▸ **Исходный текст**:
▼▼▼
Когда рукопись знаменитого рассказа Александра Солженицына, – публикации которого нынче исполняется пятьдесят пять лет, – оказалась в редакции «Нового мира», на заглавной странице было начертано иное название: «Щ-854». Лагерный номер. При первой же встрече с автором, Александр Твардовский сказал Солженицыну, что с таким названием рассказ (который в журнале назвали повестью) – выйти не сможет.
Тогда коллективно, «переброской предположений через стол», сложили – «Один день Ивана Денисовича». С этим названием он вошел в отечественную и мировую литературу.
В нынешнем ноябре о рассказе будут много писать и говорить.
Будет вспомянуто и написанное о нем раньше. Обязательно.
Но вот удивительная вещь – сила художественного слова: перечитывая это великое сочинение сегодня, я неотступно думаю об его герое, как о живом человеке, который действительно был. …Знаю, что образ его сложен из нескольких реальных зэков; помню, что фамилия и внешность взяты от армейского сослуживца автора (тот Шухов не сидел ни дня); не забываю и о замысле Солженицына – непременно вывести простого, совсем не «продвинутого», как бы сейчас сказали человека…
Он – был. Он и сейчас еще здесь, только не прячет свой мастерок подальше от шмона, не экономит пайку и не продумывает тщательно, как следует предохраниться от завтрашнего убийственного мороза.
Он еще жив, к счастью, во многих из нас – этот малозаметный, сметливый, осторожный, добросердечный мужик. И многие из нас еще – родные ему, даже если и не догадываются об этом.
Это про такие произведения мы еще можем сказать: народное.
Их действительно очень мало.
Чехов записывает в книжку: «Кто глупее и грязнее нас, те народ [а мы не народ]. Администрация делит на податных и привилегированных... Но ни одно деление не годно, ибо все мы народ и все то лучшее, что мы делаем, есть дело народное».
Солженицын сделал народное дело, вот что произошло.
Есть такое «обывательско-интеллигентское» мнение: мол, «Иван Денисович» – это лучшее, что он написал. А ведь рассказ о Шухове – только зернышко, из которого вырос «Архипелаг ГУЛАГ», – Солженицын и писал и говорил, что после публикации в «Новом мире» к нему потекли письма с рассказами о пережитом. Эти послания и стали невидимыми сваями для фундамента будущей величественной постройки.
А люди, которые подобное говорят, они, увы, не вполне свободны, – ибо, заглядывая в последующие произведения А.С., они в той, или иной мере уже были заражены тем, что я называю «синдромом Марьи Алексеевны» – по Грибоедову. Но это совсем иная тема.
Как известно, Твардовский готовился к выстрелу «Иваном Денисовичем» обстоятельно: давал читать рукопись именитым литераторам, ждал отзывов, медленно складывал и собственное будущее предисловие к журнальной публикации.
▲▲▲
▸ **Поставленная задача**: Перепишите текст от «Но вот удивительная» до «можем сказать: народное.», подставив «инструмент» вместо «мастерок». Приведённые далее материалы никак не связаны с текстом.

▸ **Материалы**:
▼▼▼
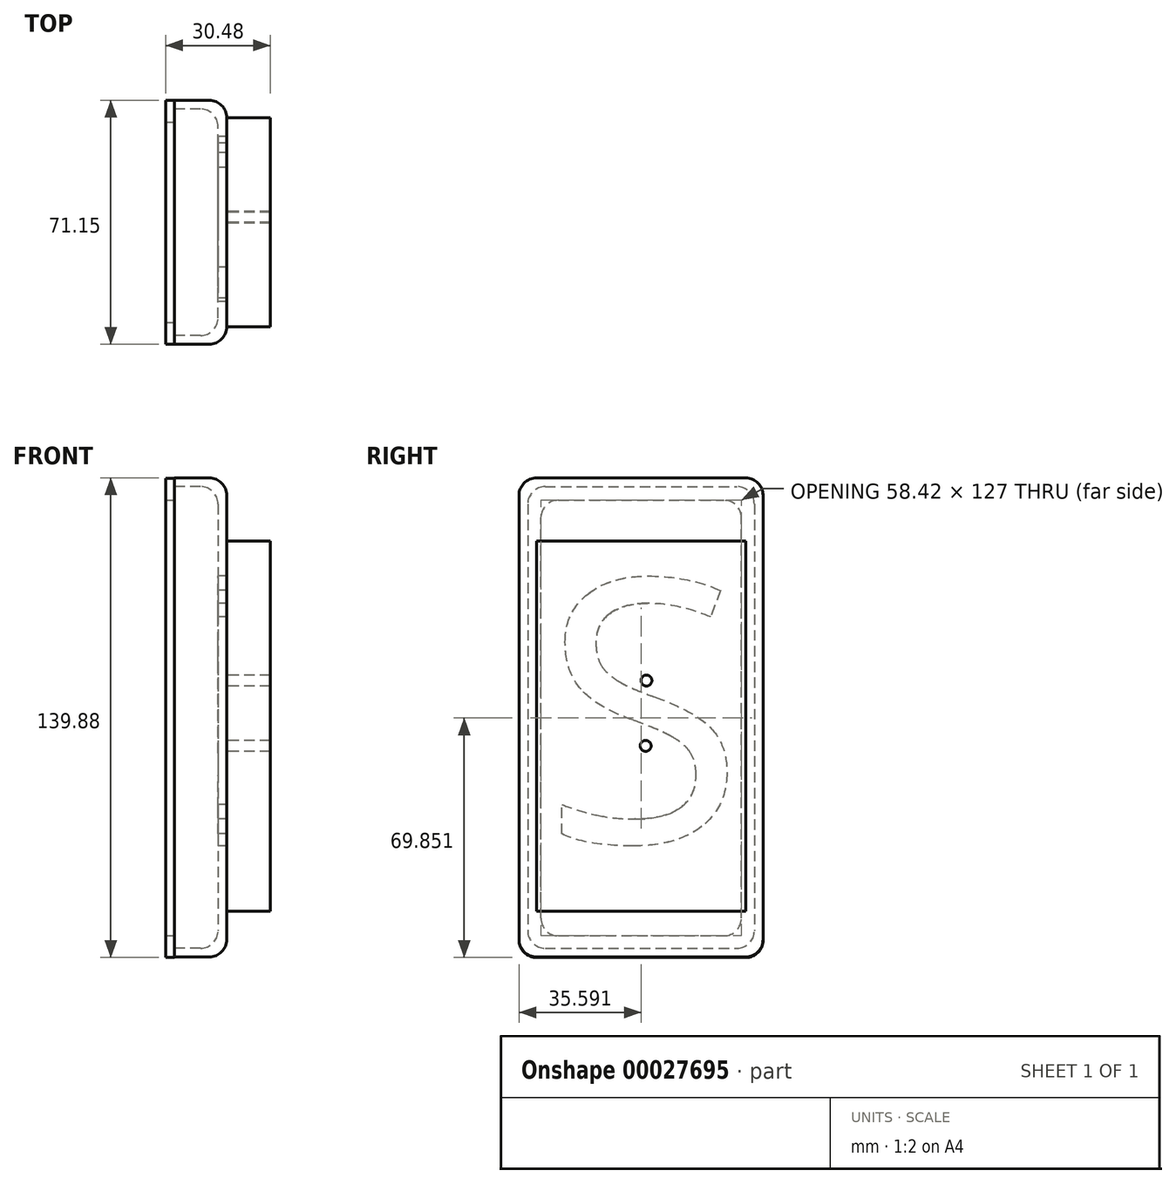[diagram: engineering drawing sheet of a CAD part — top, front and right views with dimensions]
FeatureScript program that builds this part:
▲▲▲
▸ **Ответ на задание**:
Но вот удивительная вещь – сила художественного слова: перечитывая это великое сочинение сегодня, я неотступно думаю об его герое, как о живом человеке, который действительно был. …Знаю, что образ его сложен из нескольких реальных зэков; помню, что фамилия и внешность взяты от армейского сослуживца автора (тот Шухов не сидел ни дня); не забываю и о замысле Солженицына – непременно вывести простого, совсем не «продвинутого», как бы сейчас сказали человека…
Он – был. Он и сейчас еще здесь, только не прячет свой инструмент подальше от шмона, не экономит пайку и не продумывает тщательно, как следует предохраниться от завтрашнего убийственного мороза.
Он еще жив, к счастью, во многих из нас – этот малозаметный, сметливый, осторожный, добросердечный мужик. И многие из нас еще – родные ему, даже если и не догадываются об этом.
Это про такие произведения мы еще можем сказать: народное.